A friend of mine wanted a new ski jacket. He decided to order several jackets online, pick the one he liked best, and return the rest.
He ordered four jackets from Store #1 and two jackets from Store #2. The total came to four figures.
When he received the six jackets, he picked out the one he liked best. It was from Store #2. He returned all four jackets to Store #1 and the second jacket to Store #2, and received refunds.
A month later, he received in the mail a leather-bound catalog from Store #1. It was the size of a coffee table book. And with it came a letter that referred to him as “Our Special Customer.”
Our special customer? For returning everything he purchased????
Clearly, this is a store that wants to acknowledge its big-spending customers, but does so by tallying merchandise purchased and ignoring merchandise returned.
My first reaction was that this was a bug, and a really obvious one at that.

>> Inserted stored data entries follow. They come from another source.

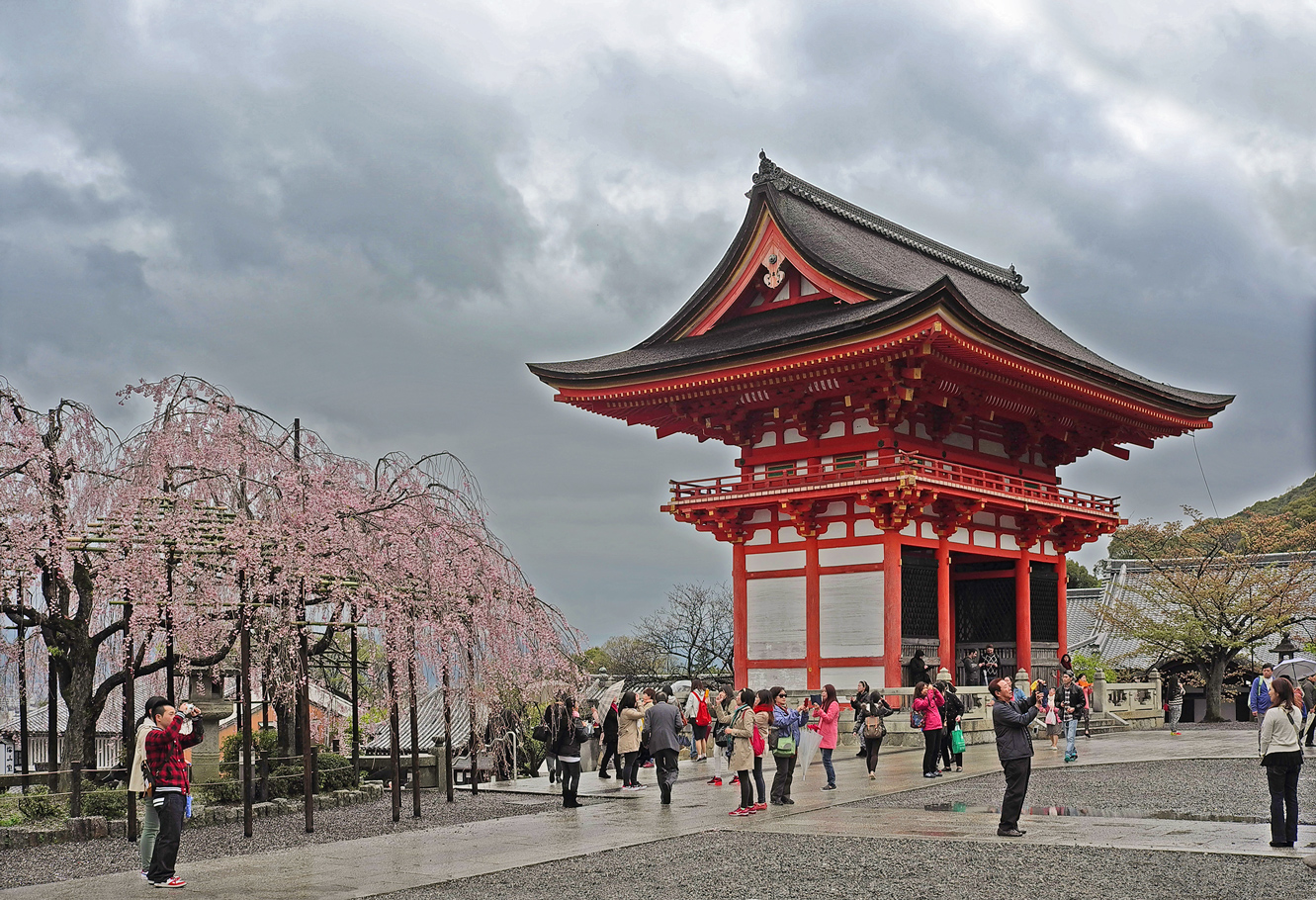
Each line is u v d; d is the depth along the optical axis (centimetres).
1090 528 5928
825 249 5225
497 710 2955
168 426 2641
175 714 1962
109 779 2950
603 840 2355
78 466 2708
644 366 5053
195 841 2456
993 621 5769
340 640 3484
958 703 3447
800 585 5078
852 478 4788
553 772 3428
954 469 4997
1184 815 2480
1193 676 7000
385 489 2919
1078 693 3709
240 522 2597
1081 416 5769
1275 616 6062
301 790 3119
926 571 5159
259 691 3297
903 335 4403
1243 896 1641
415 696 2772
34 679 2861
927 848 2102
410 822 2716
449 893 1853
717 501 5131
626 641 9431
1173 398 5769
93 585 2734
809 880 1856
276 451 2761
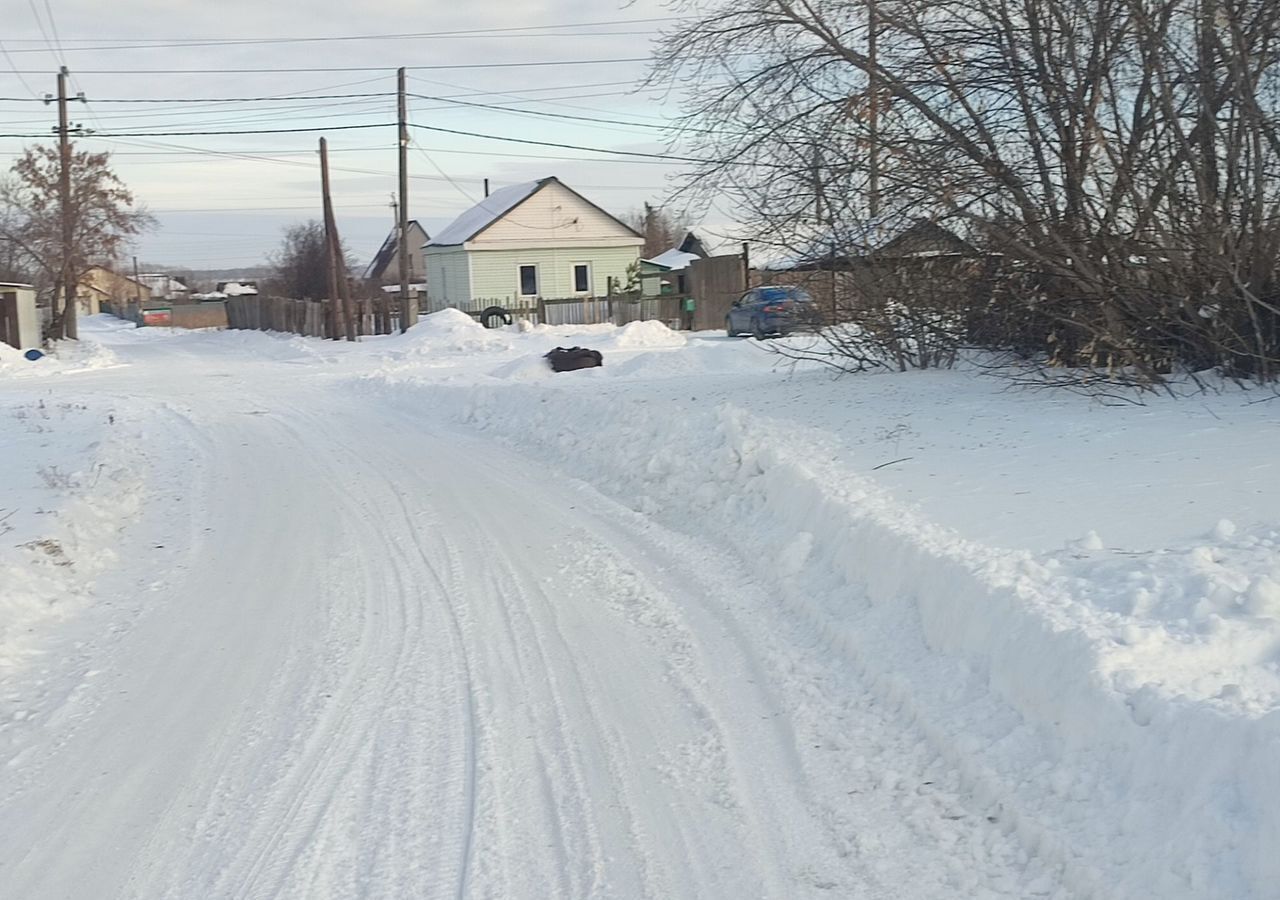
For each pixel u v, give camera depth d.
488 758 5.66
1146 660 4.86
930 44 12.34
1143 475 8.23
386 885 4.52
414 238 96.38
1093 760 4.57
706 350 22.64
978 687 5.51
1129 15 11.08
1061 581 5.89
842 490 8.55
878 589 6.91
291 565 9.63
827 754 5.50
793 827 4.85
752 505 9.80
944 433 10.54
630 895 4.40
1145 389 11.15
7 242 52.25
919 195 12.71
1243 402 10.23
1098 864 4.11
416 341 38.72
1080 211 11.59
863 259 14.27
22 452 15.39
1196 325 11.00
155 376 31.91
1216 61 11.02
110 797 5.42
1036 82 11.92
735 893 4.38
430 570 9.24
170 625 8.12
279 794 5.36
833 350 16.19
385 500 12.16
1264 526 6.63
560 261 58.50
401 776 5.50
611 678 6.69
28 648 7.67
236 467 14.80
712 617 7.70
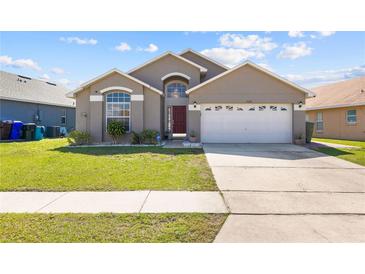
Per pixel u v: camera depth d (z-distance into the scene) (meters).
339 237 3.87
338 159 10.00
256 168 8.44
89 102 15.55
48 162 9.16
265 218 4.53
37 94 24.53
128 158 10.02
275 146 13.68
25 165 8.66
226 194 5.84
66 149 12.77
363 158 10.16
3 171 7.82
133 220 4.40
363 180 7.07
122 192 5.95
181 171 7.90
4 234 3.88
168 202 5.29
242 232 4.01
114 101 15.36
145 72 17.77
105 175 7.38
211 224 4.27
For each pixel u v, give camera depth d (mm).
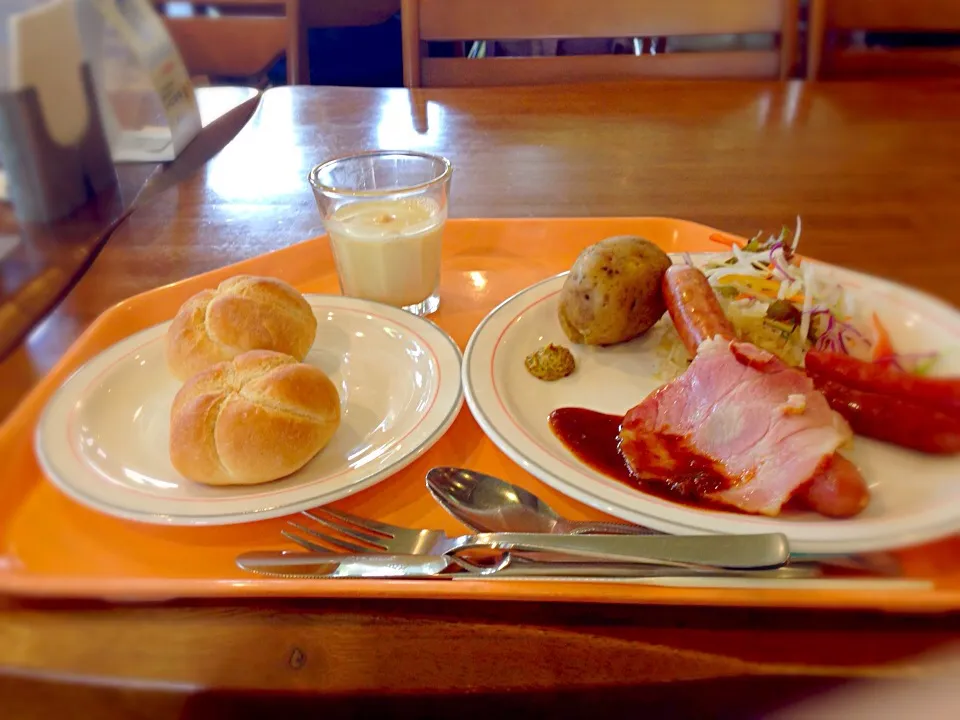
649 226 457
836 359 307
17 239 446
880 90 670
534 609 227
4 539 262
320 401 286
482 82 746
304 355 339
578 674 210
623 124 625
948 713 194
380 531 257
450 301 418
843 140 574
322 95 696
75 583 233
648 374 354
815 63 738
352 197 381
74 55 476
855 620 219
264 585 229
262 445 267
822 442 264
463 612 226
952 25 724
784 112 633
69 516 273
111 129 541
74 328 379
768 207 479
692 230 447
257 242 461
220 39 787
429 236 386
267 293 332
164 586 230
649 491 276
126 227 474
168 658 214
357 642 218
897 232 438
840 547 235
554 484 268
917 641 211
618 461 296
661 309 367
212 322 322
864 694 200
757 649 213
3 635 221
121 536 264
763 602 221
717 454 287
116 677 210
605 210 488
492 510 265
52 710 204
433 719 209
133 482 279
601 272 350
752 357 298
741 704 205
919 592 222
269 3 778
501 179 537
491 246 464
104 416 312
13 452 295
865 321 359
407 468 296
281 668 212
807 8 753
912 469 281
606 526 255
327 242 454
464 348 377
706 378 300
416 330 357
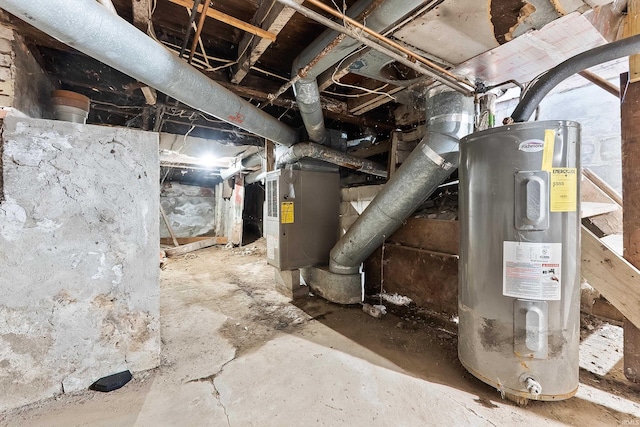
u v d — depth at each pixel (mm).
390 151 2924
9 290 1287
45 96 1835
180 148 3832
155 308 1626
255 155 4426
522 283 1306
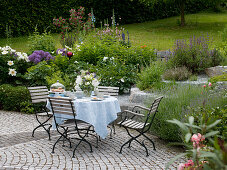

How could management not take returns into account in identifying special customers?
Then I started to wonder: might this be a deliberate strategy? Maybe management feels that any customer who makes a purchase of a certain size is a special customer, even if that customer ships it all back. In fact, maybe the purpose of the catalog is to encourage future purchases among the big spenders in hopes that over time, they’ll keep more than they return.
And just maybe, management sees the potential public relations value of sending out the catalog. After all, my friend told several people this story and we’ve each told others, boosting awareness of the store as a source of high-quality products. This potential might be worth more than the cost of producing and shipping the catalog.
Still, it strikes me as interesting that the way the store acknowledges one of its (presumed) best customers isn’t with a tangible gift or a credit again a future purchase, but by sending a gargantuan catalog with the implicit hint: Buy more from us! Is this any way to acknowledge one’s best customers?
Obvious bug or clever strategy: what do you think?